■ TASKS AND EXERCISES
a - Repeat word for word the stretch of the writing-tips excerpt on The Force Awakens from "So, spoilers, duh." through "hard to ascertain.".
b - Finish out the next part of the writing-tips piece on The Force Awakens, picking up after its last sentence.

■ EXCERPT
Writing Tips with Nonagon: That one scene in Star Wars · 6:56am Jan 14th, 2016

So, spoilers, duh. Although this won't even make sense unless you've seen The Force Awakens anyway.

My instinct at the start of this article is to give a brief review of the film, but I'm not even sure that I can, since my opinion of The Force Awakens is so divided. There are some aspects of it that I really, really like and some aspects that I really, really don't like, and every time I've tried to tell someone my overall impression of the film I end up doing so much clarifying in both directions that I've practically covered every beat by the time I'm done. Ask me whether I like it and I'll probably say yes, ask me if I dislike it and I'll say exactly the same thing. It's almost easier to think of it as two separate films viewed simultaneously, one good, one bad, constantly balancing each other out and making the quality really hard to ascertain.

I could go over the entire film in detail, point by point, weighing out the good and the bad and reaching an ultimate conclusion. It's a tempting thought. But instead of just doing a review, I want to remember my purpose and ask a more important question: What can we learn from this? What elements of this story, both good and bad, can we pull into ourselves and make our own storytelling better? So to that end, I want to talk about just one, specific scene. The point in the story where, for me, everything I like and everything I dislike come to a head. It's the only point when I felt truly in awe, lost in the story, and fully invested in what was going on. It is also, paradoxically, the point where all the problems compounded and the story ended up losing me.

That scene is the firing of the Starkiller Base.

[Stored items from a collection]
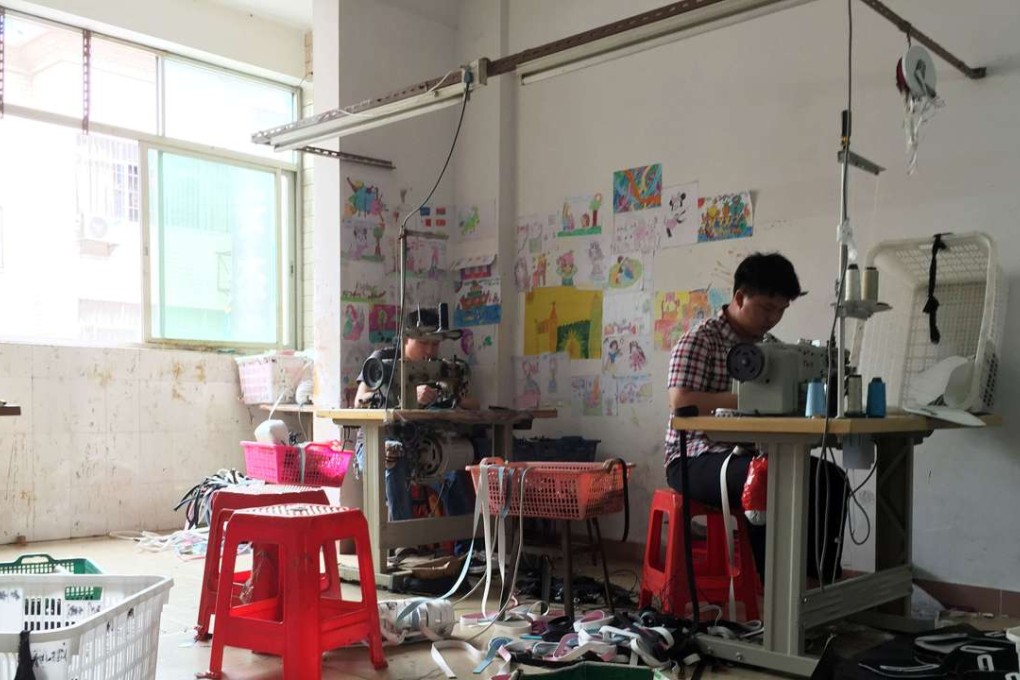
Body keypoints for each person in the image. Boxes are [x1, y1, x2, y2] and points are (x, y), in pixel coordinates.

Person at [664, 252, 848, 583]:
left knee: (830, 480)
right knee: (768, 482)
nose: (773, 318)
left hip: (755, 454)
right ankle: (776, 591)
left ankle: (820, 583)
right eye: (766, 308)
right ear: (739, 297)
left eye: (781, 310)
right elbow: (680, 402)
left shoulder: (773, 350)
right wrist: (758, 397)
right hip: (693, 458)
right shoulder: (701, 340)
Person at [354, 307, 481, 526]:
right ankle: (403, 546)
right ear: (406, 338)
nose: (430, 350)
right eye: (424, 343)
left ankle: (469, 549)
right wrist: (409, 397)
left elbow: (473, 402)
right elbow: (359, 402)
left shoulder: (438, 368)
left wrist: (447, 396)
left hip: (420, 446)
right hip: (375, 442)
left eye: (435, 344)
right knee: (393, 456)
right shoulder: (382, 360)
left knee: (455, 468)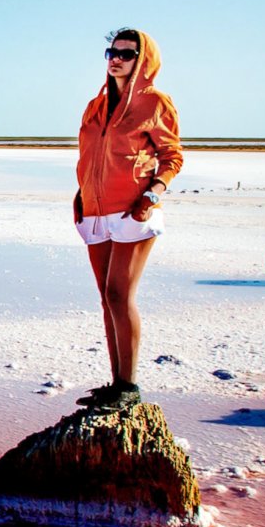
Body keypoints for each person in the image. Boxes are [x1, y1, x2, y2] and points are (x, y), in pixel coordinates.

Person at [74, 27, 182, 398]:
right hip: (94, 212)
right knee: (106, 298)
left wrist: (152, 194)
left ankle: (129, 385)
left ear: (144, 58)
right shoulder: (96, 105)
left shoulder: (154, 103)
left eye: (127, 53)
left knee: (120, 294)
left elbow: (172, 157)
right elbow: (88, 156)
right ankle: (116, 383)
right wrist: (80, 195)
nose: (116, 59)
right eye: (112, 52)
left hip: (134, 211)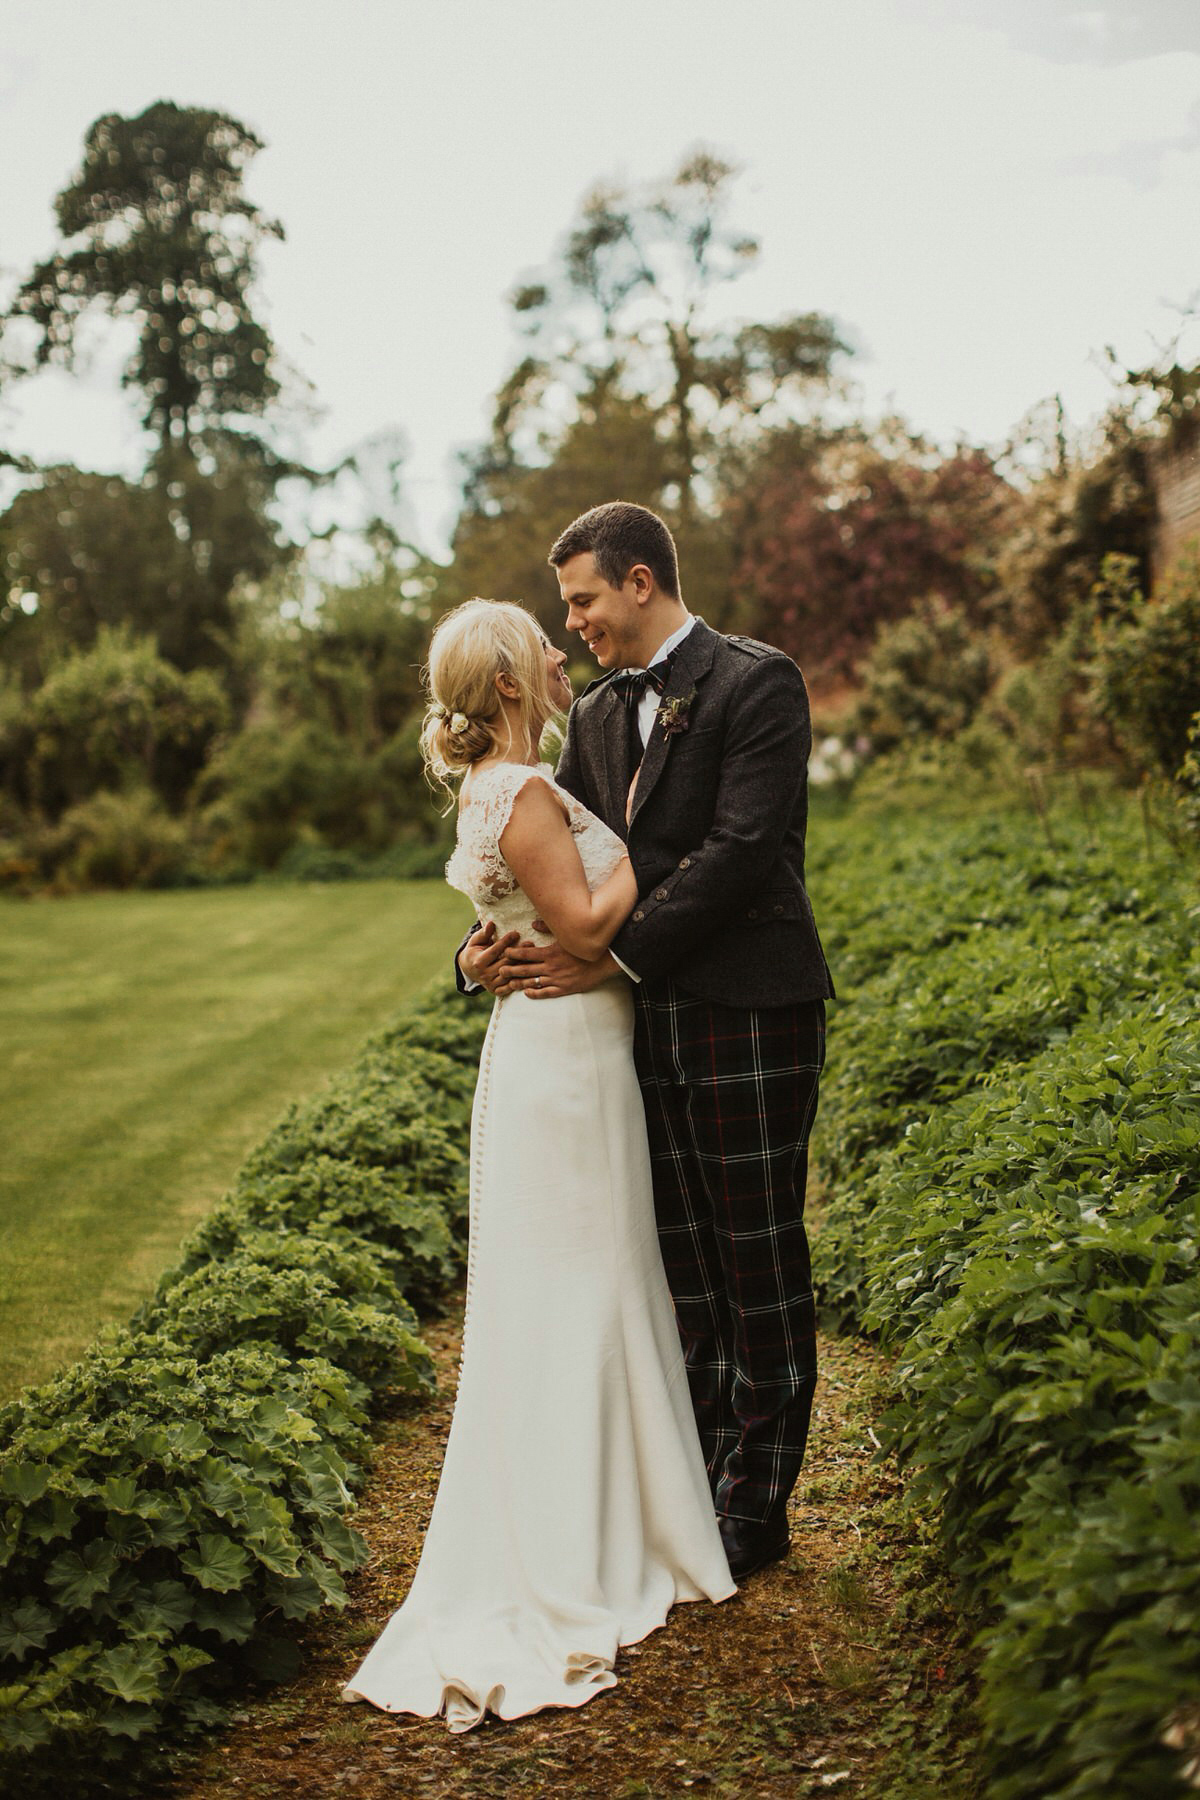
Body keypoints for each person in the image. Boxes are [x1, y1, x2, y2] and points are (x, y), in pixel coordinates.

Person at [341, 598, 734, 1734]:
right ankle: (593, 1537)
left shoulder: (502, 788)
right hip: (565, 1061)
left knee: (596, 1280)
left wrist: (552, 937)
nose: (562, 652)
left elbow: (539, 924)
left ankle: (626, 1505)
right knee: (584, 1284)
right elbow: (587, 924)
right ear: (512, 682)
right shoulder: (518, 794)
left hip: (561, 1053)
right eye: (542, 644)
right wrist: (653, 876)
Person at [459, 502, 834, 1584]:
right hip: (641, 1027)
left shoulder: (759, 683)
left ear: (636, 581)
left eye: (580, 598)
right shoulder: (603, 714)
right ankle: (698, 1477)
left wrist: (612, 959)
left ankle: (756, 1506)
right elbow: (553, 859)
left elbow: (741, 853)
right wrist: (481, 951)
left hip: (750, 1007)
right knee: (680, 1263)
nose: (570, 621)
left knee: (753, 1254)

■ ANSWERS TO THE PROBLEMS
a -
So, spoilers, duh. Although this won't even make sense unless you've seen The Force Awakens anyway.

My instinct at the start of this article is to give a brief review of the film, but I'm not even sure that I can, since my opinion of The Force Awakens is so divided. There are some aspects of it that I really, really like and some aspects that I really, really don't like, and every time I've tried to tell someone my overall impression of the film I end up doing so much clarifying in both directions that I've practically covered every beat by the time I'm done. Ask me whether I like it and I'll probably say yes, ask me if I dislike it and I'll say exactly the same thing. It's almost easier to think of it as two separate films viewed simultaneously, one good, one bad, constantly balancing each other out and making the quality really hard to ascertain.

b -
Everything about this setup is beautiful. The military leader gives a speech about the emergent power of the First Order - perhaps visually reminiscent of Saruman's famous speech to the Uruk-Hai, but the clean rows and colours give the impression of immense military might, of absolute obedience and total control. The weapon is charged and fired in a dazzling visual display, launching an incomprehensibly vast column of light into the sky as the entire planet erupts. The might of the weapon can be seen from across the galaxy, scarring the sky of every world with a bright red streak. We get a few brief shots of the targets as the light gets closer and closer, and their dawning terror as they realize what's coming. The music swells. In a matter of seconds, five planets are obliterated, or maybe one planet and its moons, that was never totally clear. And then the camera falls back to our heroes, looking up at the devastation above them, and we see their despair as they realize exactly what they're up against.

It's gorgeous. It's moving. The sheer scale and energy of the scene are beyond anything that's been seen in Star Wars before. And it all meant absolutely nothing because it doesn't connect to anything else in the film whatsoever.

On the "before" side of the equation, the base comes basically out of nowhere. It's barely alluded to, and only referred to vaguely as "the weapon", which is an odd thing to call it when all the characters involved know each other and have no reason to be discreet about what they're up to. (Unless "the weapon" is literally its name, in which case it's just that the Supreme Leader is very uncreative.) From a story standpoint there's no reason why just then would be the optimal time to show this off outside of narrative convenience, and from a thematic standpoint it's overkill on a solar scale. For that matter, the victims come out of nowhere, too; the Republic is only mentioned like twice, one of them all the way back in the opening crawl, and there had been no indication that they were a threat to the First Order or even a part of the story until seconds before they were destroyed.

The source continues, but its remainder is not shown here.